From Fleet to On-Demand: Dedicated Servers for a Solo Dev's Scooter Game

Written in collaboration with

iScoot, LLC

Key Highlights

A One-Day Migration

A One-Day Migration

Abdul Alzenki, iScoot’s co-founder, evaluated several platforms and got stuck on each of them for days at a time. With Edgegap, he had the matchmaker and deployment pipeline working in roughly a day, thanks to clear documentation and an integration that simply made sense.

10x Smaller Servers, Right-Sized for the Game

10x Smaller Servers, Right-Sized for the Game

iScoot's social hangout model, players dropping in to ride around a skate park together, doesn't need large dedicated instances sitting idle waiting for action. Edgegap's containerized orchestration allowed iScoot to run servers approximately 10x smaller than what its previous provider required, a fundamental fit improvement for a game built around small, casual, drop-in sessions.

Just-in-Time Pricing That Fits an Indie Game

Just-in-Time Pricing That Fits an Indie Game

Edgegap's on-demand, usage-based pricing model means iScoot pays for compute when sessions are running, not for capacity standing by. For an early access game where player traffic is unpredictable and every infrastructure dollar matters, this model is a materially better fit than fleet-based alternatives that charge for reserved idle nodes.

The Studio

iScoot is co-founded by Abdul & Ayas Alzenki. The game, iScoot, is a multiplayer hangout experience set in a skate park. Players drop in, ride around together, and exist online with each other. There's no elimination, no objective loop demanding server-side precision at scale. The experience is social, casual, and built around presence. The demo is currently available on Steam while the game approaches Early Access launch.

That premise shapes everything about the infrastructure requirements. Sessions are small. Traffic is unpredictable. The priority is getting players into a session quickly, keeping the experience responsive once they're in, and keeping the costs viable for an indie game.

The Challenge

iScoot's previous provider used a fleet model, which meant it needed to maintain full servers at all times. This had iScoot bear the cost of idle servers, which is an expensive way to run a game where sessions are small and casual by design.

As Abdul describes it:

"Unity's Multiplay, prior to the service's divesting to a third party, was expensive for the way our game works because we had to keep too much idle capacity around."

Beyond cost, the team needed something genuinely operable without backend infrastructure experience. That meant clear documentation, a matchmaker that integrated naturally, and no requirement to build orchestration logic from scratch. Abdul evaluated several services, spending days on each before getting stuck.

The Solution

Edgegap's modern, container-based orchestration enables game developers with match-bound sessions to deploy each game server just-in-time, spinning up exactly when the game server is requested and shutting it down when the session ends, optimizing usage and costs. This is unlike traditional fleet-based hosting, where studios reserve and pay for clusters of full virtual machines or bare metal nodes whether players are using them or not.

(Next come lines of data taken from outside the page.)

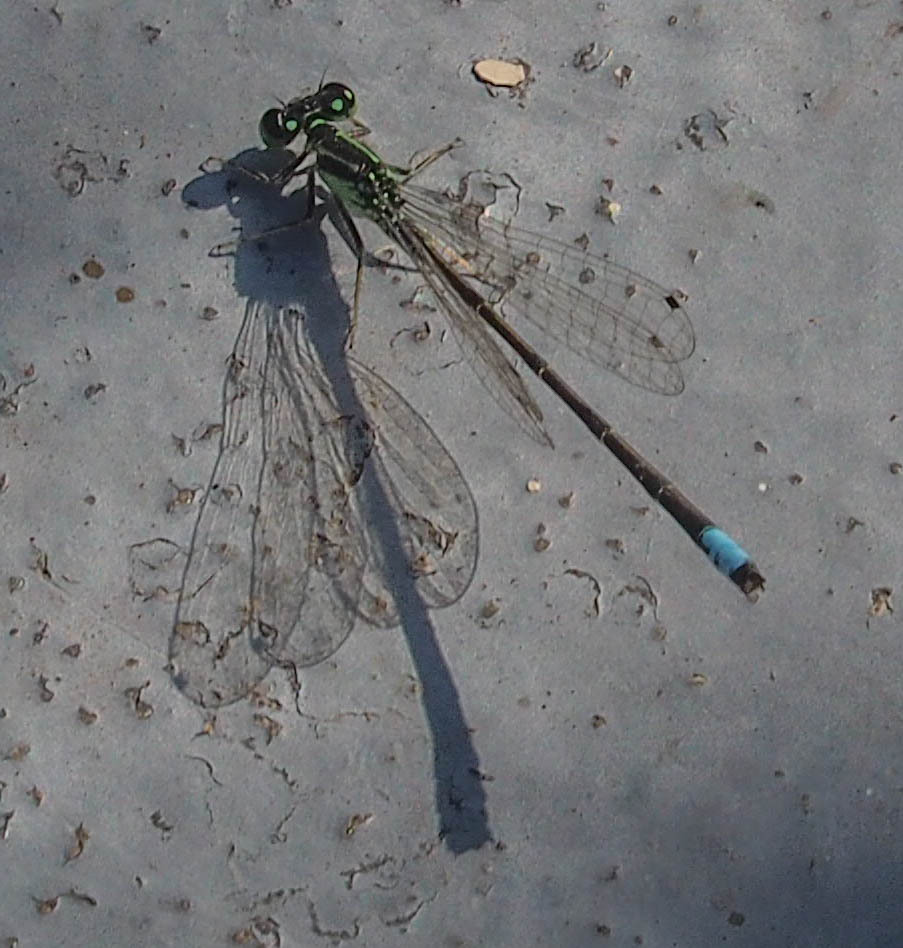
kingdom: Animalia
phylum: Arthropoda
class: Insecta
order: Odonata
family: Coenagrionidae
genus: Ischnura
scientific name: Ischnura verticalis
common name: Eastern forktail
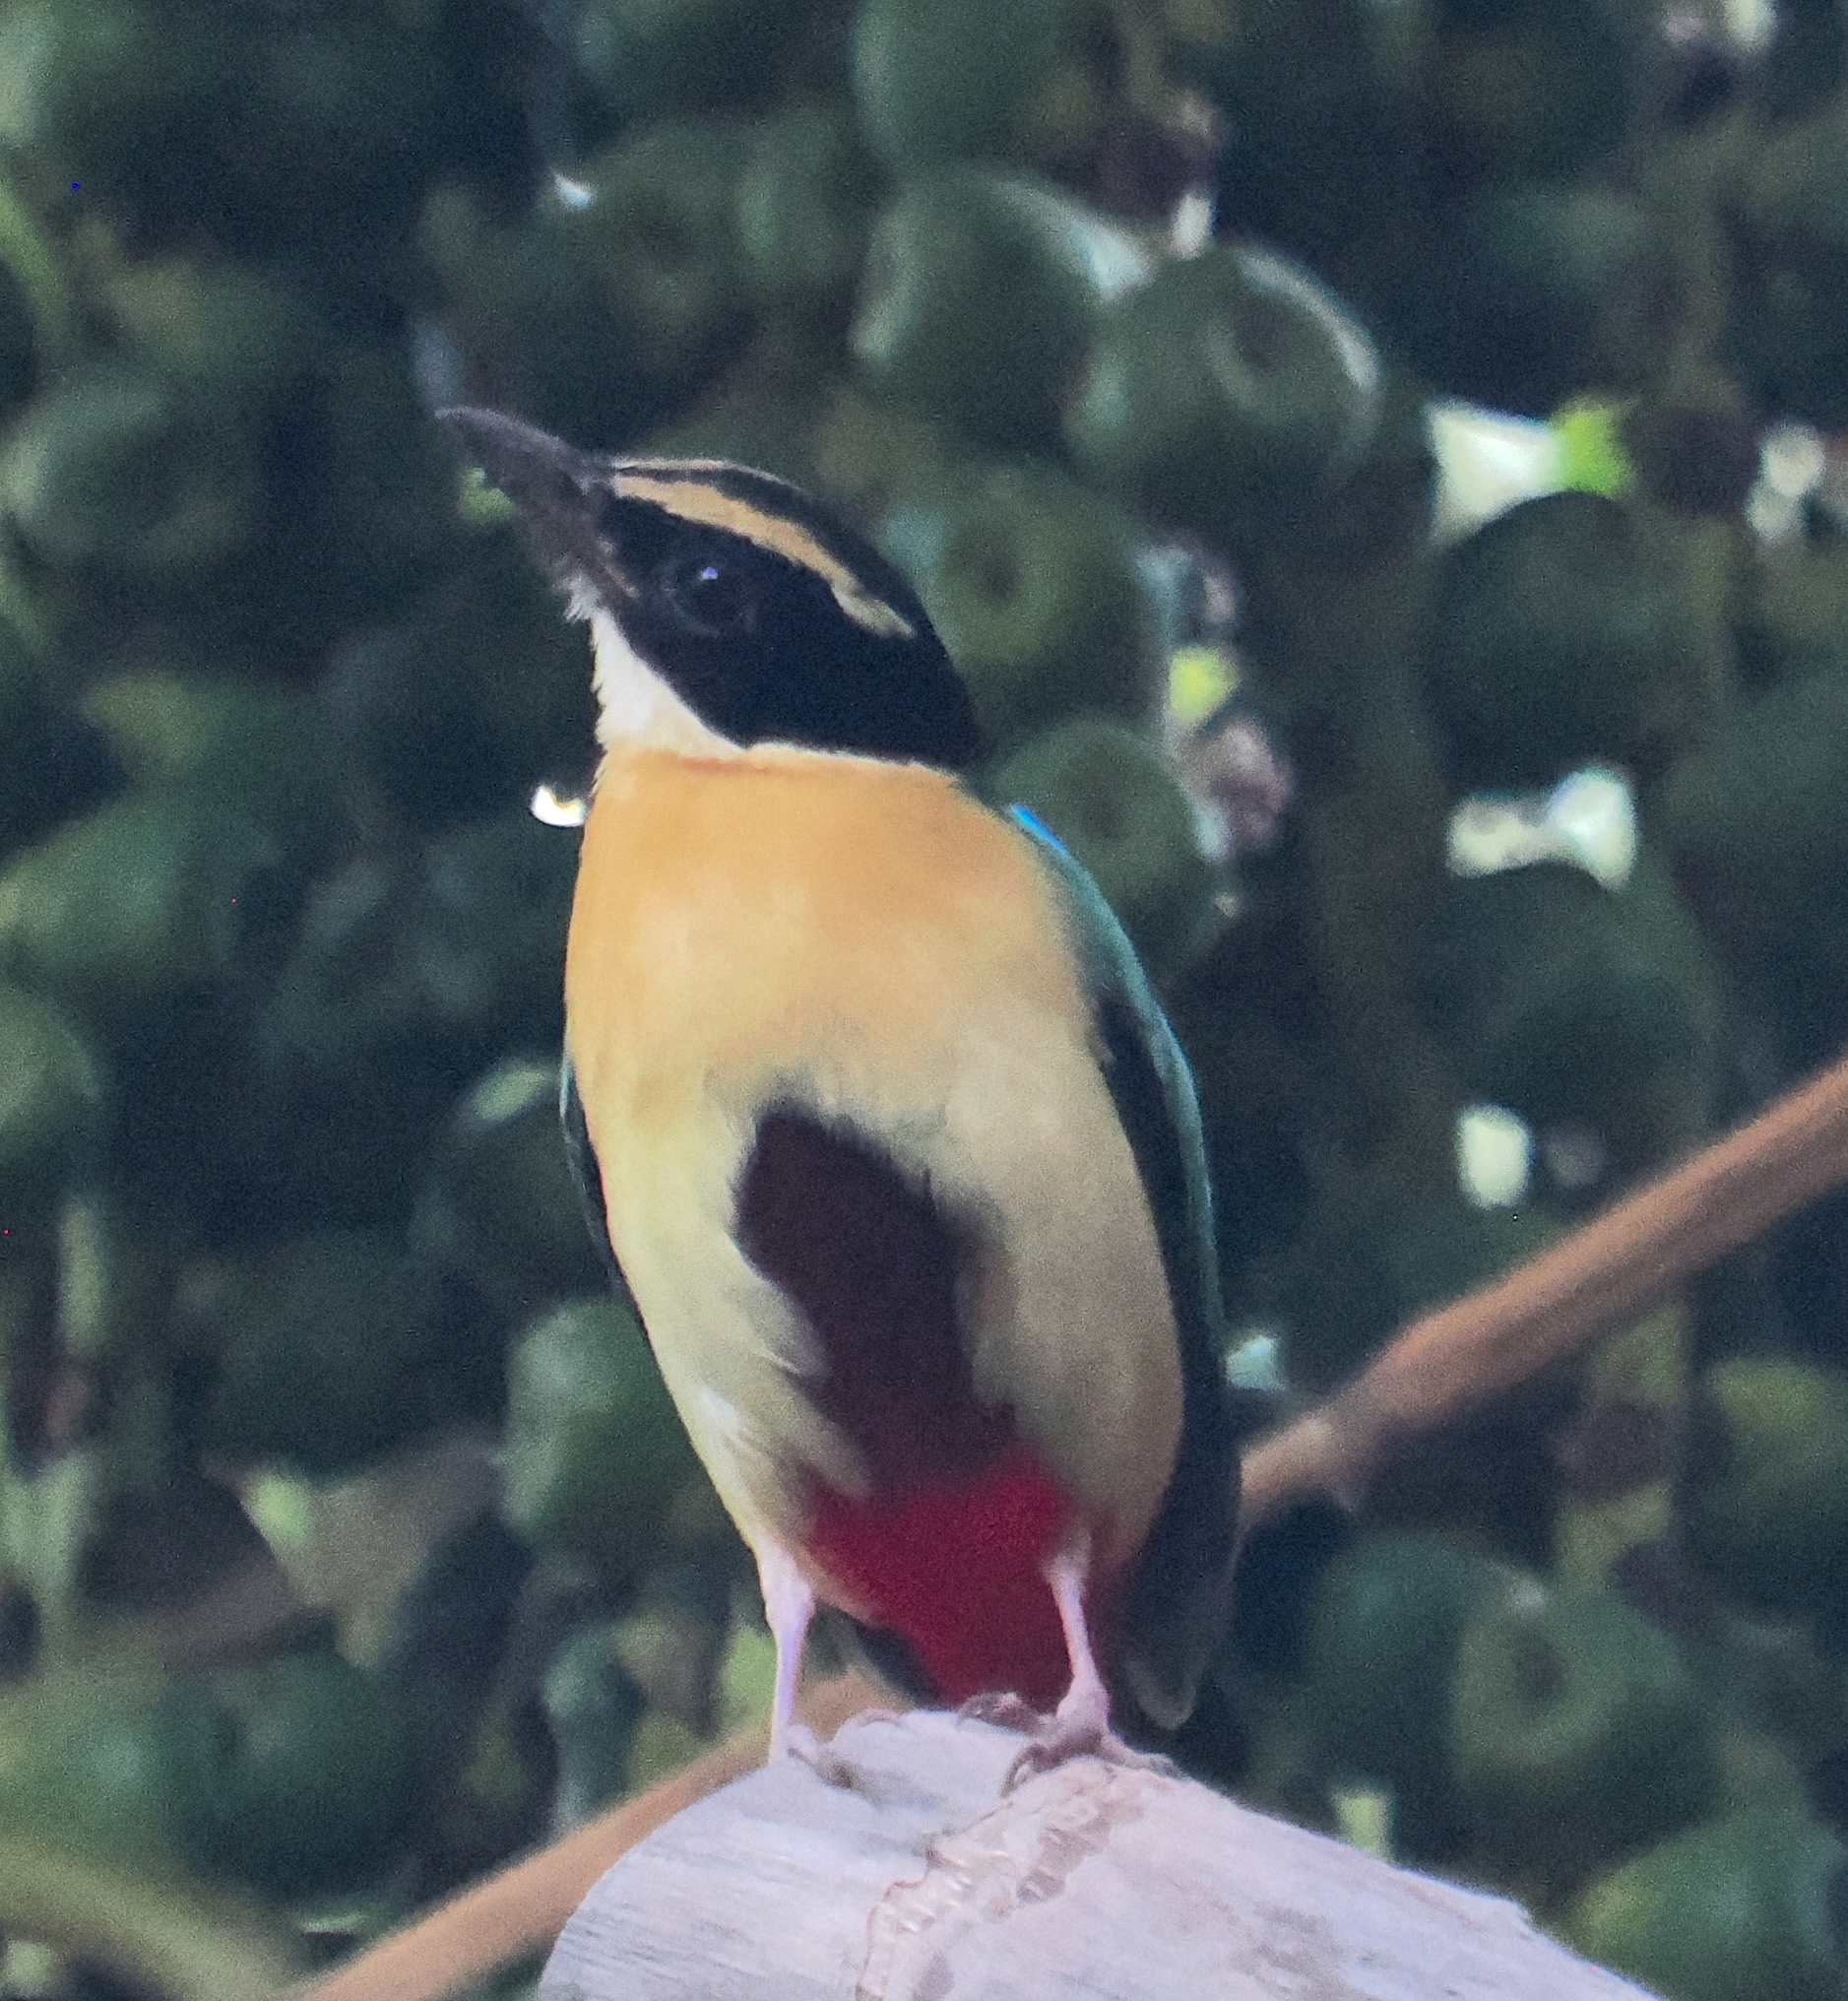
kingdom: Animalia
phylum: Chordata
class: Aves
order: Passeriformes
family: Pittidae
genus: Pitta
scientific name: Pitta elegans
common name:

For iScoot, this unlocked something specific: the ability to run servers at a fraction of the size that fleet-based platforms require. Because Edgegap's containerized infrastructure can allocate a portion of a vCPU rather than a full node, sessions for a small social hangout game can be sized to match the actual workload.

"It let us run servers that are about 10x smaller than what we were using, which is a much better fit for iScoot."

Small, drop-in sessions running only when players are present, billed only for what they use. Which was a perfect fit for iScoot's development reality.

The migration itself reflected what a small team actually needs from an infrastructure partner. The documentation covered the fundamentals without requiring Abdul to develop background knowledge in distributed systems. The matchmaking and deployment pieces connected in a way that made intuitive sense.

"Edgegap made the migration practical. The docs were good, the matchmaker and deployment pieces made sense, and we got it working in about a day. Before that, we tried a few other services for a couple of days each and kept getting stuck."

Conclusion

iScoot's migration helped the studio find an orchestration service which matched its game's scope and business reality. A social hangout title with small, drop-in sessions doesn't need large reserved instances. It needs servers that start when players arrive, stop when they leave, and cost nothing in between.

Edgegap's just-in-time, containerized orchestration delivered exactly that: servers running at a tenth of the size previously required, a migration that took a single day, and a cost model that, as Abdul puts it, "already looks like a better fit than what we had before."

As iScoot moves toward its Early Access launch, the studio can focus on what it was built to do, creating a fun, social scooter experience, while Edgegap handles the infrastructure underneath it.